* [O que se pede]
Reescreva o texto sobre a Estação Porto de "Foto: Ricardo Medeeiros" a "comportou todo mundo.", substituindo "cantinho calorento" por "recanto abafado".

==== Trecho do texto ====

Foto: Ricardo Medeeiros
  
O escritor Reinaldo Santos Neves


Listas com o melhor/pior do ano que passou são um saco. Mas são sempre divertidas. As escolhas são nossas, feitas arbitrariamente; e discordâncias, claro, hão de existir. Sem mais delongas, pois...

- A Estação Porto merece todas as loas possíveis e concebíveis. Embora criada em 2006, aquele cantinho calorento no Centro de Vitória juntou gente de tudo quanto é canto mesmo em 2007. Foi lindo, tocante e comovente ver a avenida Getulio Vargas tomada, em certos momentos que o Armazém 5 não comportou todo mundo.

- Fica aqui nosso pedido, e nossa cobrança, para que o prefeito de Vitória João Coser não deixe o projeto morrer na praia. Ou melhor, no porto.

- Todos os shows que passaram pela Estação Porto foram bons. Arnaldo Antunes, Zeca Baleiro, João Bosco, Luiz Melodia, Renato Teixeira, Pena Branca, Cumadre Fulozinha, Jorge Mautner. Telões foram montados do lado de fora para contemplar aos que não puderam ou quiseram entrar.

- Mas dois shows foram inolvidáveis. Um: Elza Soares. Indescritível. O outro: Tom Zé, apesar dos mirrados 40 minutos de show. Mas ver o Tom Zé de perto foi um momento único.

- A Estação Porto foi tão marcante que seu (temporário) fechamento deixou uma lacuna visível na agenda cultural capixaba.

==== Itens extraídos ====

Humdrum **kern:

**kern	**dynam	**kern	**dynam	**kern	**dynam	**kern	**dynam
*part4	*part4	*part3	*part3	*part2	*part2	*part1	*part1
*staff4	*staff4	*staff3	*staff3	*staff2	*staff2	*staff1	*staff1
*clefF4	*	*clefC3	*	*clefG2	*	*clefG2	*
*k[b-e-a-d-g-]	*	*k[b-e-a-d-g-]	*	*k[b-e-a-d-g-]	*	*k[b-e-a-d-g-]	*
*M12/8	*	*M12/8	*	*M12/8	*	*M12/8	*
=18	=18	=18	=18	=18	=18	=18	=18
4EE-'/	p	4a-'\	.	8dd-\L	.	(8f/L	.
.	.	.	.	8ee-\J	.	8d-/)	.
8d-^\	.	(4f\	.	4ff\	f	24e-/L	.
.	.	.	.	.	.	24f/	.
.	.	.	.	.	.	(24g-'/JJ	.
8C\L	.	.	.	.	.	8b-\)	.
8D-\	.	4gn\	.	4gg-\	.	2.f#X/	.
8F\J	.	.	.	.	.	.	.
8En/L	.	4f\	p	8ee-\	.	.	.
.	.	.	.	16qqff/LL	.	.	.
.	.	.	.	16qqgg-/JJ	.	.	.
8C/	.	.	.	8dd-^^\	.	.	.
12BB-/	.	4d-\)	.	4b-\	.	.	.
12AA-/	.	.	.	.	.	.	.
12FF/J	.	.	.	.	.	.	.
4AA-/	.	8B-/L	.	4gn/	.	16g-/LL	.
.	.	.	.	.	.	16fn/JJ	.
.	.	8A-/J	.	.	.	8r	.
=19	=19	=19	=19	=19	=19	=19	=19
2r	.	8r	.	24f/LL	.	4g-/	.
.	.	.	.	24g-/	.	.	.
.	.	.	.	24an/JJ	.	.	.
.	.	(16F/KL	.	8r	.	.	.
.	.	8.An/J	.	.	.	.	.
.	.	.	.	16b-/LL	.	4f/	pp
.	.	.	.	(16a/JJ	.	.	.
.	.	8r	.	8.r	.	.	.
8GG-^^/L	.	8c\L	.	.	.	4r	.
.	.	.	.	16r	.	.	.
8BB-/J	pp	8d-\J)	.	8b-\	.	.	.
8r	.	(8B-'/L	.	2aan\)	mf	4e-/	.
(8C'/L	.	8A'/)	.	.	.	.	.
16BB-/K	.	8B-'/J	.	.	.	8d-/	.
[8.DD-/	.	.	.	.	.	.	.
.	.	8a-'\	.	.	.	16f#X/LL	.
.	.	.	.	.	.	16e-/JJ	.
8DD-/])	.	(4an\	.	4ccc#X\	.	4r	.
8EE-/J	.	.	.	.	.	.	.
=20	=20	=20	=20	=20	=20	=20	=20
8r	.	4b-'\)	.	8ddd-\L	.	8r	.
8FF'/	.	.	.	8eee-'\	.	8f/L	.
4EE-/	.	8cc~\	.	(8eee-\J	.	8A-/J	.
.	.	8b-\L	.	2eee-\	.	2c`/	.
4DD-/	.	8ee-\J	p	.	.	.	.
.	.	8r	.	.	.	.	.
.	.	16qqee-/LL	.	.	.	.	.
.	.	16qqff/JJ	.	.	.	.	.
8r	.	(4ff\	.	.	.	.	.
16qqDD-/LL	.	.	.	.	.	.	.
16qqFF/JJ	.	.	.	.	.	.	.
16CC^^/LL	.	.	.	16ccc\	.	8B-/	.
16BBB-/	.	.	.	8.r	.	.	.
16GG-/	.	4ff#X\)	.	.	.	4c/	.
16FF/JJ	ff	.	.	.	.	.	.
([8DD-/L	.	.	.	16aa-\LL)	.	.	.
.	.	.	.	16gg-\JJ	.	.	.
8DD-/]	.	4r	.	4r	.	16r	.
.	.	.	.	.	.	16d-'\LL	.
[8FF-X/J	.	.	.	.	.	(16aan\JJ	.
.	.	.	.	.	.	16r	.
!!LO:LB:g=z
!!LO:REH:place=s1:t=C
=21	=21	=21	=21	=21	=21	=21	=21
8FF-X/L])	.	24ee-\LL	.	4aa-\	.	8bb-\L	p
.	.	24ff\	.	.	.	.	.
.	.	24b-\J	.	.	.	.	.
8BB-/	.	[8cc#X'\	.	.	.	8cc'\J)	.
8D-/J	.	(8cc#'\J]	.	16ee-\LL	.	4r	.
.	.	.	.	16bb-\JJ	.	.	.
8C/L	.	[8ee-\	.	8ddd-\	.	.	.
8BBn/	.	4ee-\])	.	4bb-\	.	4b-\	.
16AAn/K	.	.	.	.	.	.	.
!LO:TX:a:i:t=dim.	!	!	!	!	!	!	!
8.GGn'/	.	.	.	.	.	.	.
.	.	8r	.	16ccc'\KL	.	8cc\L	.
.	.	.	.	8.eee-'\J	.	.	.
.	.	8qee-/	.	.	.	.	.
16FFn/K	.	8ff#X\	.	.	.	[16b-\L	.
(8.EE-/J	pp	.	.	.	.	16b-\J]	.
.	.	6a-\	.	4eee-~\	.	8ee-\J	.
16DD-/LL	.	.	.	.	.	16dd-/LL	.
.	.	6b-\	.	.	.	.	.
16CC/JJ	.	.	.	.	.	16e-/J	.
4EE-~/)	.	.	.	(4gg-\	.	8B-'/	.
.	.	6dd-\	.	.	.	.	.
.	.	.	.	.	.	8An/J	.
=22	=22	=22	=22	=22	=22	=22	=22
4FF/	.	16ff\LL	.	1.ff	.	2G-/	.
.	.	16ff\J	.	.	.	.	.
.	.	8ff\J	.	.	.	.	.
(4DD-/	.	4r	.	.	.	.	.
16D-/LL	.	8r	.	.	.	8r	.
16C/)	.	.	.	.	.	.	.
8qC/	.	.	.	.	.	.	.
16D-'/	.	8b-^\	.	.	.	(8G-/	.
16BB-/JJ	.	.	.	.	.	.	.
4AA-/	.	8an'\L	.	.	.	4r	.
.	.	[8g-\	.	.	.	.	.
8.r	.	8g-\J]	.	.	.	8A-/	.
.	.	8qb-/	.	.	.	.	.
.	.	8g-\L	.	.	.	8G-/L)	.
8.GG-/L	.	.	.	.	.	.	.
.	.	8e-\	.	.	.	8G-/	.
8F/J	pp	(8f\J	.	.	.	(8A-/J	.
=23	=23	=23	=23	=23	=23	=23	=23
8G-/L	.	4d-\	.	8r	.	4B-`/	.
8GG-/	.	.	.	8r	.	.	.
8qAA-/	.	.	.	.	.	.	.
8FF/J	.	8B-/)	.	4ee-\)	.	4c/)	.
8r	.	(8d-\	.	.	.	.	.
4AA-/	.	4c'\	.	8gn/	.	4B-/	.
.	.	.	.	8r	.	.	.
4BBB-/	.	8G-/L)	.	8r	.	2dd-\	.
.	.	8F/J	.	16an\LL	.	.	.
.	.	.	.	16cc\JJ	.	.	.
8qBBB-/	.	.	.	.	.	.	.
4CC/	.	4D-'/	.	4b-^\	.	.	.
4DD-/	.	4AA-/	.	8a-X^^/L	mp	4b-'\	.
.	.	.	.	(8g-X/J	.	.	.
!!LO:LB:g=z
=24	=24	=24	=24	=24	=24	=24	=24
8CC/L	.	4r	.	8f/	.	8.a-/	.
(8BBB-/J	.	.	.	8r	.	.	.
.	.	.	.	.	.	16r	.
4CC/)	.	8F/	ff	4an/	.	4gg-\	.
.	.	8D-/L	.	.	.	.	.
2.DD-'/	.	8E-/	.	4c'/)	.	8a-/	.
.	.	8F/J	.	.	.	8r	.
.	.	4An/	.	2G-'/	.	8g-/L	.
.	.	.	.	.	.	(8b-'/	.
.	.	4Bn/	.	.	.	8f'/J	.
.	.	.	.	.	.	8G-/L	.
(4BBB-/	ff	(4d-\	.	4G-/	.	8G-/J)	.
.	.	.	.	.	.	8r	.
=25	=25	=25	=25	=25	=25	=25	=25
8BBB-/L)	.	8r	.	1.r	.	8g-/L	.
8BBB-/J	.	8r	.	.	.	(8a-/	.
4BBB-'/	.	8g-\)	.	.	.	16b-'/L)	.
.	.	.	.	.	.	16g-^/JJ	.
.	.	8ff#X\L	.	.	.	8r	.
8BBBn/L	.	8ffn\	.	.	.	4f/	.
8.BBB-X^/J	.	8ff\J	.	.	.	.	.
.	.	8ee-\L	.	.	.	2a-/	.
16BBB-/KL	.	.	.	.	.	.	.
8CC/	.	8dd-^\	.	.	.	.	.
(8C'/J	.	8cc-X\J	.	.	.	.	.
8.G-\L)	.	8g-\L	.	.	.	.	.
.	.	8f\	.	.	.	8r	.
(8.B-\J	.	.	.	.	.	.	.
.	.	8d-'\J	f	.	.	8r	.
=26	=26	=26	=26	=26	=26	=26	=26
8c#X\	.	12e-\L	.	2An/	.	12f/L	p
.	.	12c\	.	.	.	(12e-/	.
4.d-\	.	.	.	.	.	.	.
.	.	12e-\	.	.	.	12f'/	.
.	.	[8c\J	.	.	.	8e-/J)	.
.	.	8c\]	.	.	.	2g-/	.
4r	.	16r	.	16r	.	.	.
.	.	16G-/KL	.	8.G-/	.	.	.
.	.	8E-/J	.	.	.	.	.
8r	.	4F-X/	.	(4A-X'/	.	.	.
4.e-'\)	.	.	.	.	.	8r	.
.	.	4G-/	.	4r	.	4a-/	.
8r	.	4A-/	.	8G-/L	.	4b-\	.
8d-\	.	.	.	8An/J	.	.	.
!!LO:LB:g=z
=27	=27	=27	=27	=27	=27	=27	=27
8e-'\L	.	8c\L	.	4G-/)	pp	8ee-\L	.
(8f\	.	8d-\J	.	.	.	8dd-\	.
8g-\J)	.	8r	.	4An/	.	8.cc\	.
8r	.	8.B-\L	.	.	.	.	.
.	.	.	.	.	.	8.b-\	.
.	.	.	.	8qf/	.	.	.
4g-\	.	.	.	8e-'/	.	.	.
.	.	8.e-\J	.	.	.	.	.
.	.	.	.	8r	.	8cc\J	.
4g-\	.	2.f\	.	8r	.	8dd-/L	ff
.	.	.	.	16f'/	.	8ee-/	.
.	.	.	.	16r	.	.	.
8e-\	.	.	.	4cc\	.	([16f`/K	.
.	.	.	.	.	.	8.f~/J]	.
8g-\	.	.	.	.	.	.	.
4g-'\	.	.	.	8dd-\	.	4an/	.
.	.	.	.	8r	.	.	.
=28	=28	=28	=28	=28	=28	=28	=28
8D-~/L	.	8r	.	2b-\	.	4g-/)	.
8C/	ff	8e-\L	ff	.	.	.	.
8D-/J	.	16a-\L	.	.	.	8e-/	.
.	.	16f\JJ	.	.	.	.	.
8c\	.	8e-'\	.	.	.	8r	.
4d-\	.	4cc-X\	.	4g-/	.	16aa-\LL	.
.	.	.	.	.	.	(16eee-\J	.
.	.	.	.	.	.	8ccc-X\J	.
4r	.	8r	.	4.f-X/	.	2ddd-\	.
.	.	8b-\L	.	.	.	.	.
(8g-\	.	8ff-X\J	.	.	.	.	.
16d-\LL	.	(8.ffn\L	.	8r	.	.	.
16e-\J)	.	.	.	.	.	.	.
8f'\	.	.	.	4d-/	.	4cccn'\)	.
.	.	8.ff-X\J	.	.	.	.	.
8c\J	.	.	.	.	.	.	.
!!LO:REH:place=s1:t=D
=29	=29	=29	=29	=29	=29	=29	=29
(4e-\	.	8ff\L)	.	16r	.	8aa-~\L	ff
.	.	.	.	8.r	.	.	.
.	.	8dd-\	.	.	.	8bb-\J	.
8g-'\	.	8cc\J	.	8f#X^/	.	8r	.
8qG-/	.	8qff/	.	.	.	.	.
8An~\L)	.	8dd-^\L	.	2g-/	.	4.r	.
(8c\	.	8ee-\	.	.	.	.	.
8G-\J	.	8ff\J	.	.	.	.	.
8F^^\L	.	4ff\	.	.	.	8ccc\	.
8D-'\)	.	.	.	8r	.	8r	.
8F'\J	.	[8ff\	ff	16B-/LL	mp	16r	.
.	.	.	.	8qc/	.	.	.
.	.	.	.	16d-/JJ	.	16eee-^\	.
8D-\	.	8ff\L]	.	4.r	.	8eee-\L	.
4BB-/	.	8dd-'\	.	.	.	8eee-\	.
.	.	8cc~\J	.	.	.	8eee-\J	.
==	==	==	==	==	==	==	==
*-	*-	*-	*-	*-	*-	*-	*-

====

* [Resposta final]
Foto: Ricardo Medeeiros
  
O escritor Reinaldo Santos Neves


Listas com o melhor/pior do ano que passou são um saco. Mas são sempre divertidas. As escolhas são nossas, feitas arbitrariamente; e discordâncias, claro, hão de existir. Sem mais delongas, pois...

- A Estação Porto merece todas as loas possíveis e concebíveis. Embora criada em 2006, aquele recanto abafado no Centro de Vitória juntou gente de tudo quanto é canto mesmo em 2007. Foi lindo, tocante e comovente ver a avenida Getulio Vargas tomada, em certos momentos que o Armazém 5 não comportou todo mundo.